Von Orelli war ein Mann mit vielen, oft widersprüchlichen Charaktereigenschaften. So wird er als umsichtiger Forstmeister, sensibler Verhandlungspartner und gewinnender Gastgeber beschrieben. Gleichzeitig galt er aber auch als Original und war von einer für seine nähere Umgebung «nicht leicht zu ertragenden Eigenwilligkeit». Dies dürfte auch der Grund gewesen sein, dass seine Frau sich nach sechzehn Ehejahren wieder von ihm scheiden liess.

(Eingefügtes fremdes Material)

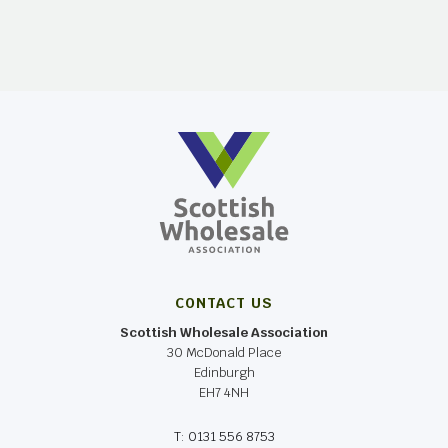
CONTACT US
Scottish Wholesale Association
30 McDonald Place
Edinburgh
EH7 4NH
T: 0131 556 8753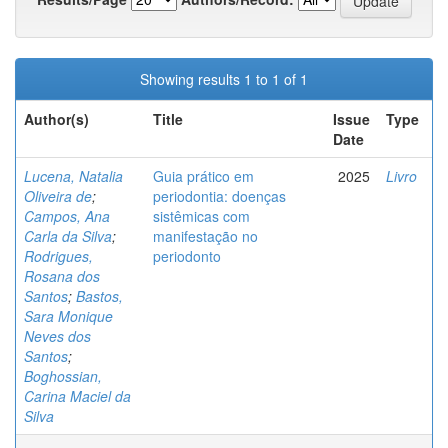
Showing results 1 to 1 of 1
Author(s)
Title
Issue
Type
Date
Lucena, Natalia
Guia prático em
2025
Livro
Oliveira de
;
periodontia: doenças
Campos, Ana
sistêmicas com
Carla da Silva
;
manifestação no
Rodrigues,
periodonto
Rosana dos
Santos
;
Bastos,
Sara Monique
Neves dos
Santos
;
Boghossian,
Carina Maciel da
Silva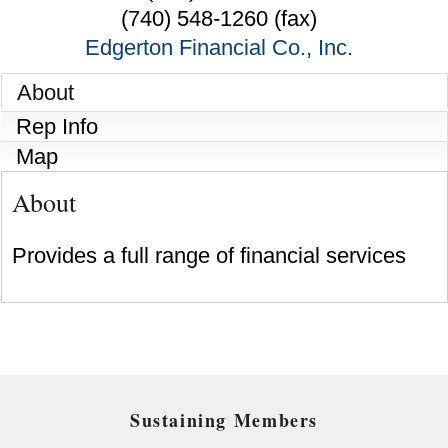
(740) 548-1260 (fax)
Edgerton Financial Co., Inc.
About
Rep Info
Map
About
Provides a full range of financial services
Sustaining Members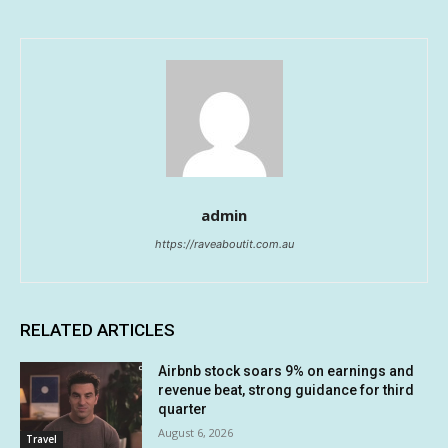
admin
https://raveaboutit.com.au
RELATED ARTICLES
Airbnb stock soars 9% on earnings and
revenue beat, strong guidance for third
quarter
August 6, 2026
Travel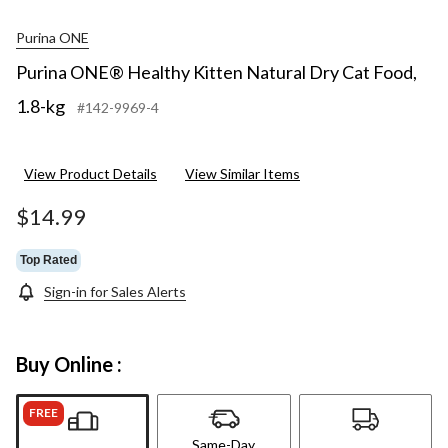
Purina ONE
Purina ONE® Healthy Kitten Natural Dry Cat Food,
1.8-kg
#142-9969-4
View Product Details
View Similar Items
$14.99
Top Rated
Sign-in for Sales Alerts
Buy Online :
FREE
Same-Day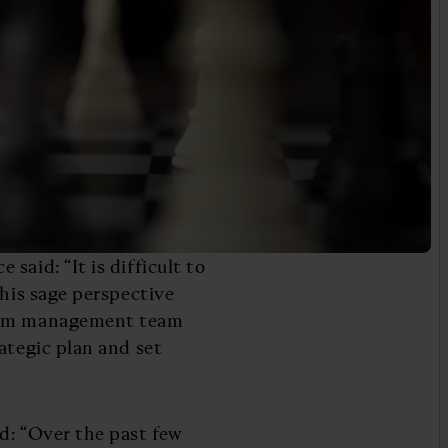
said: “It is difficult to
This sage perspective
eGym management team
ategic plan and set
d: “Over the past few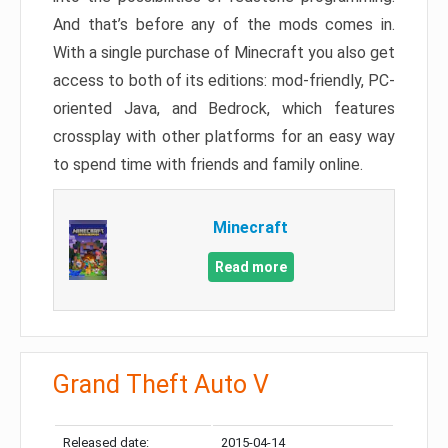
And that’s before any of the mods comes in.
With a single purchase of Minecraft you also get
access to both of its editions: mod-friendly, PC-
oriented Java, and Bedrock, which features
crossplay with other platforms for an easy way
to spend time with friends and family online.
Minecraft
Read more
Grand Theft Auto V
Released date:
2015-04-14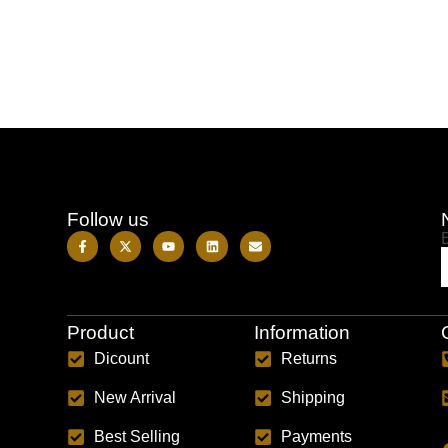
Follow us
Product
Information
Dicount
Returns
New Arrival
Shipping
Best Selling
Payments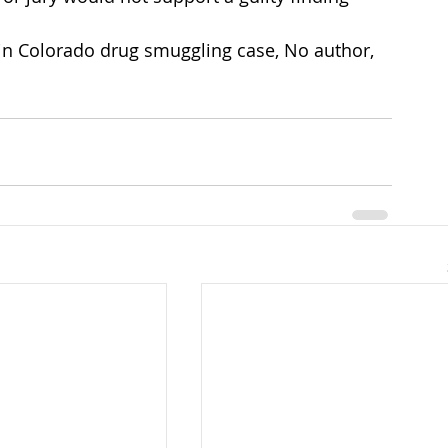
in Colorado drug smuggling case, No author, 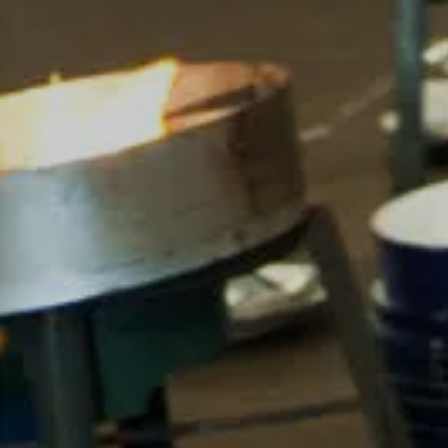
For expert guidance and tailored advice
CONTACT US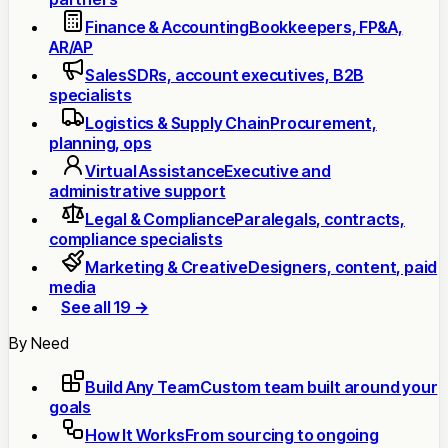
Finance & Accounting
Bookkeepers, FP&A,
AR/AP
Sales
SDRs, account executives, B2B
specialists
Logistics & Supply Chain
Procurement,
planning, ops
Virtual Assistance
Executive and
administrative support
Legal & Compliance
Paralegals, contracts,
compliance specialists
Marketing & Creative
Designers, content, paid
media
See all 19 →
By Need
Build Any Team
Custom team built around your
goals
How It Works
From sourcing to ongoing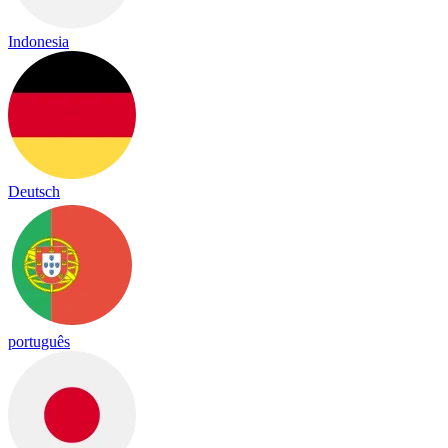
Indonesia
Deutsch
português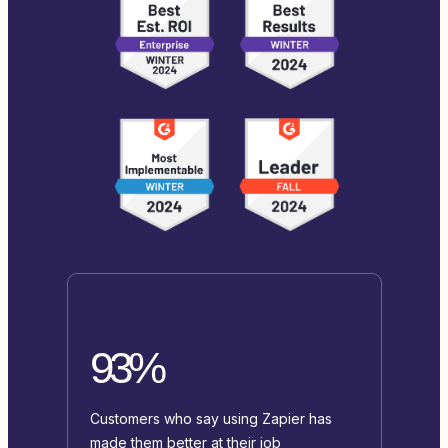
93%
Customers who say using Zapier has
made them better at their job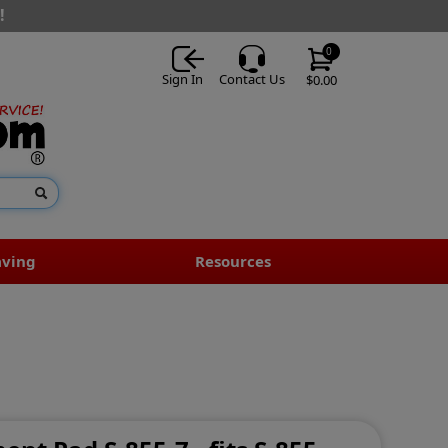
!
0
Sign In
Contact Us
$0.00
aving
Resources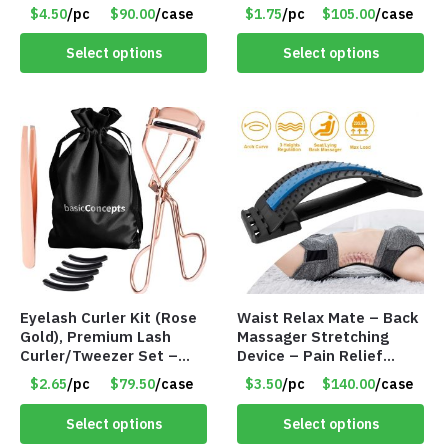
Productivity, Time
Pimple Patches for Face
$4.50
/pc
$90.00
/case
$1.75
/pc
$105.00
/case
Management and Hit
– Item #8314
Your Goals – Item #8328
Select options
Select options
Eyelash Curler Kit (Rose
Waist Relax Mate – Back
Gold), Premium Lash
Massager Stretching
Curler/Tweezer Set –
Device – Pain Relief
Item #8299
Lumbar Support Mat –
$2.65
/pc
$79.50
/case
$3.50
/pc
$140.00
/case
Item #8249
Select options
Select options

Nach der Scheidung zog sich von Orelli immer mehr zurück und wurde zum Eremiten. Im Chalet schlief er auf dem Boden, als Unterlage diente ihm ein Bärenfell, den Kopf bettete er auf ein Holzscheit.

Sarg schon zu Lebzeiten bereit

Jeden Morgen schritt er hinunter zum Gontenbach, wo er sich zu jeder Jahreszeit beim Wasserfall im Bach wusch, was ihn abhärten sollte. Von Orelli soll sich schon sehr früh mit dem Gedankengut der Lebensreformer («Licht, Luft, Sonne») und mit dem Naturismus auseinandergesetzt und damit sympathisiert haben. Am 28. Januar 1890 starb von Orelli im Alter von 82 Jahren an den Folgen einer Erkältung. In seinem Testament hatte er festgelegt, dass er im neuen Krematorium in Zürich verbrannt werden sollte, in einem Sarg, den er sich schon Jahre zuvor hatte anfertigen lassen. Heute erinnert eine schlichte Gedenktafel an einem Findling im Bärengehege des Wildparks an den Gründer des Parks.